Pergerakan kesadaran yang dilakukan di media sosial, gerakan-gerakan tersebut memiliki banyak tantangan, terutama terkait dengan istilah “clicktivism” dan “slacktivism” yang rentan terjadi pada bentuk-bentuk aktivisme online, khususnya terkait dengan kemungkinan partisipasi atau dukungan dari masyarakat yang hanya sebatas di dunia digital saja tanpa membawa perubahan yang signifikan di kehidupan nyata. Namun, berdasarkan hasil penelitian oleh Zahra (2021) pergerakan online dapat terwujudkan apabila didukung dengan adanya tindakan kolektif untuk bersama-sama mengupayakan perubahan. Pada penelitian ini, aktivisme online belum terwujudkan secara aktual padabentuk mobilisasi tindakan kolektif, khususnya pada tindakan mobilisasi massa di dunia nyata.

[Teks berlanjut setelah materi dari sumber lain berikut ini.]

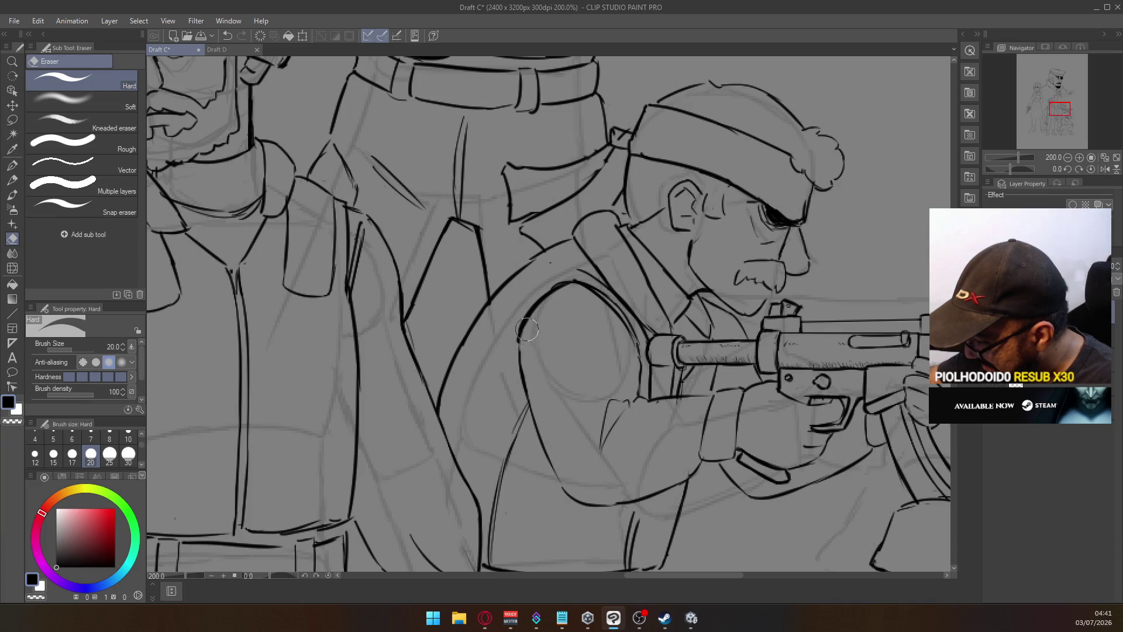
mouse_move(523, 332)
mouse_down()
mouse_move(571, 278)
mouse_move(533, 312)
mouse_up()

Peran Stakeholder Dalam Usaha Pemberdayaan Pengelolaan Sampah di Masyarakat
Dilansir dari laman Waste4Change.or dalam aspek kelembagaan, kita dapat meninjau tantangan utama pengelolaan sampah di Indonesia:
- Program-program pengelolaan sampah yang ada saat ini belum berkelanjutan karena adanya pergantian orang-orang yang menduduki jabatan pemerintah sehingga memegang peran penting dalam sektor pengelolaan sampah. Hal ini juga karena kurangnya sinkronisasi antara pemerintah daerah dan pusat.
- Keterbatasan anggaran dan kemampuan sumber daya manusia di tingkat daerah berdampak pada kurangnya komitmen yang solid untuk memprioritaskan masalah pengelolaan sampah. Misalnya, alokasi anggaran untuk sektor pengelolaan sampah saat ini masih belum memadai, hanya sebesar 0,07% dari total APBD.
- Belum adanya lembaga atau komisi independen di bidang pengelolaan sampah. Lembaga/badan yang mandiri harus mampu memimpin dan bersinergi dengan semua pihak terkait dan instansi pemerintah untuk mencapai tujuan bersama yaitu mewujudkan sistem pengelolaan sampah yang baik. Saat ini, tidak ada lembaga seperti itu.
Jelas, Pemerintah Indonesia tidak bisa menyelesaikan masalah sampah sendirian, betapapun padat dan ambisiusnya regulasi tersebut. Pada awalnya, kami telah mengidentifikasi tiga masalah kelembagaan utama yang menghambat Pemerintah memiliki komitmen yang kuat untuk menyelesaikan masalah sampah di Indonesia.